Should we extend our observations so as to include the cats of Boston and Philadelphia and San Francisco, the animals would probably vary over a wider range, but they would be so similar to New York cats in their make-up that we would have no difficulty in regarding them and all the others of the United States as the descendants of a single pairs of ancestors, perhaps brought over in the "Mayflower." But why does this view seem justified? Because experience has taught us that the living things which resemble each other most closely are those which are most intimately bound by ties of blood and common heritage. It is "natural" for relatives to resemble one another more than persons not related, and for brothers and sisters to be more alike than cousins. Science does not refer to something outside everyday observation when it states that the possession by two animals of a great body of similar characters beneath their minor differences is an indication of their common ancestry.
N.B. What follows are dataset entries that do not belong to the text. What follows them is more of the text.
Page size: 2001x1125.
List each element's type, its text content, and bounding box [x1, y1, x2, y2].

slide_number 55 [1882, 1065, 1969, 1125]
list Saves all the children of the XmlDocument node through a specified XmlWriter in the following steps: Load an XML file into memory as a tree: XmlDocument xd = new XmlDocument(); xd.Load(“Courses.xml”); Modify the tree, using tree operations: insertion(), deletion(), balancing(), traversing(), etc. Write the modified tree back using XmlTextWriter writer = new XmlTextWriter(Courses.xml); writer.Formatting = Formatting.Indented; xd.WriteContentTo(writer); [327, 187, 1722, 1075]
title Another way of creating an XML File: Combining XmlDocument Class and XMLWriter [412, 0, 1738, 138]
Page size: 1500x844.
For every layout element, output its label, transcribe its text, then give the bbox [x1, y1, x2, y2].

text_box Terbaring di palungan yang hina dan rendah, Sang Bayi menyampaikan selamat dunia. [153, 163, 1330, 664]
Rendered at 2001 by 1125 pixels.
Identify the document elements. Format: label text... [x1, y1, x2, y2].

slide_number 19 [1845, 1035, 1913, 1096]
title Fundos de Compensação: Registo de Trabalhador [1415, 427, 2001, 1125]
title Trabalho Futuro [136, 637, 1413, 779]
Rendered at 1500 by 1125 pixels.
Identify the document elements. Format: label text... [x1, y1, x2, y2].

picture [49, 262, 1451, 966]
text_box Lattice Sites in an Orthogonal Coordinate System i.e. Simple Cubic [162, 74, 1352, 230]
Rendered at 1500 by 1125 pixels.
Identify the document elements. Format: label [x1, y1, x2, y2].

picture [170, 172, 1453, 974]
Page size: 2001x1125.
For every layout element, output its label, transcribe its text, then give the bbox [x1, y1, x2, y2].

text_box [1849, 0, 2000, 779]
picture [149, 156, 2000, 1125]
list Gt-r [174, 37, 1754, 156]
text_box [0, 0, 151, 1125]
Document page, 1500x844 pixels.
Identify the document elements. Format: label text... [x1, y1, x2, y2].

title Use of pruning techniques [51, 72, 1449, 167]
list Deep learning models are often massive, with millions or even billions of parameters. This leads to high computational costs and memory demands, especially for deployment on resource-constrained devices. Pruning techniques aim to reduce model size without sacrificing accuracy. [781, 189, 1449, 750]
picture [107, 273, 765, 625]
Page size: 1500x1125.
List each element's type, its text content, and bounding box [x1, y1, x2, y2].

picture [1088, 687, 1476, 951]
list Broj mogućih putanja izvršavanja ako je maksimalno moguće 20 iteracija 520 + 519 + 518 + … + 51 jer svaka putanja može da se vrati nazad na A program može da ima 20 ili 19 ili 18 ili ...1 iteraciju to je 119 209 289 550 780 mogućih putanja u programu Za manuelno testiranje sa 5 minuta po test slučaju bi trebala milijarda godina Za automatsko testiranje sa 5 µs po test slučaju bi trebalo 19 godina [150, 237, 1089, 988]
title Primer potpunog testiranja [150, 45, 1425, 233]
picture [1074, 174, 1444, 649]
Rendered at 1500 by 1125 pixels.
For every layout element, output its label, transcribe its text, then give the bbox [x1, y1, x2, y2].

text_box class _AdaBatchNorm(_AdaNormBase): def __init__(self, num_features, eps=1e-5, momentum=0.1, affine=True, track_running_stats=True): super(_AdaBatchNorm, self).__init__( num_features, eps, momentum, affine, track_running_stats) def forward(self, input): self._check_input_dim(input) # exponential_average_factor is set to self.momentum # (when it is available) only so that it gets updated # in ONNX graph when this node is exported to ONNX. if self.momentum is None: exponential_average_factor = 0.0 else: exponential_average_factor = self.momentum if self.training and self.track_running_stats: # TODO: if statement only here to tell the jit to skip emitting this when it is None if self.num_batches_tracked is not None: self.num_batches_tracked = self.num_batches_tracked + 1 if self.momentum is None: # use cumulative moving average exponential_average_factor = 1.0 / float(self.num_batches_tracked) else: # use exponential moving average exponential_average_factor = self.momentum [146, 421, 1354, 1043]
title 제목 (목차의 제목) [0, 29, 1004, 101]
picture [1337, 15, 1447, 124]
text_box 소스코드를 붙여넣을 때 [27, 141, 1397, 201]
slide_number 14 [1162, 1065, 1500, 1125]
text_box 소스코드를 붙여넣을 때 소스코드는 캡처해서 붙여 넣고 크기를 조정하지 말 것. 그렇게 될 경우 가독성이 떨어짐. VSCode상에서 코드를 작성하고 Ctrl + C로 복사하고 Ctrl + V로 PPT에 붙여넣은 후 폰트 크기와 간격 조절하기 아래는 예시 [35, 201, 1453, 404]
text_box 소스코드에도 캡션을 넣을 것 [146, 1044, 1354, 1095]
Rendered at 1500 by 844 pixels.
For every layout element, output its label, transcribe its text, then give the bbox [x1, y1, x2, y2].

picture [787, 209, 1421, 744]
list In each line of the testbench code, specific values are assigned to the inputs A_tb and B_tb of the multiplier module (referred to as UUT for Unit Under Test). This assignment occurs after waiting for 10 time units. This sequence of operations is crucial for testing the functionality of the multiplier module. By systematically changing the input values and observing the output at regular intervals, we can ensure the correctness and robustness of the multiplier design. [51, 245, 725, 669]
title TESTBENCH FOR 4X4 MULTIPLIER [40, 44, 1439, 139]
Thus at the very outset our simple illustration establishes the most fundamental principle of comparative anatomy. Let us see how it works further. The Manx cat possesses an abbreviated tail, although in other respects it is practically the same as the familiar long-tailed form; the Angora and the Persian differ in having long hair. All of these animals are so much alike in so many respects, and so closely resemble the wild cats, that it is not unreasonable to regard them all as the descendants of the same original wild ancestors, and as the varying products of lines which branched out from the same stock in different directions and at different times. It is, in a word, their "cat-ness" which demonstrates their relationships. But common sense need not stop here. Guided by the facts of anatomical similarity, it convinces us that the dun-colored lion and puma, the striped tiger and the spotted leopard are simply cats of a larger growth whose remoter ancestry is one with that of the previously cited forms. Not until we explore and compare their several systems do we see how thoroughgoing is their uniformity in structural plan. And because reason justifies the view regarding the origin of domestic cats from wild ancestors, the evolution of all the various members of the cat tribe must be acknowledged. These animals exhibit a fundamental likeness, which, to employ a musical analogy, is the "theme" of "cat-ness," and they are so many variations of this theme.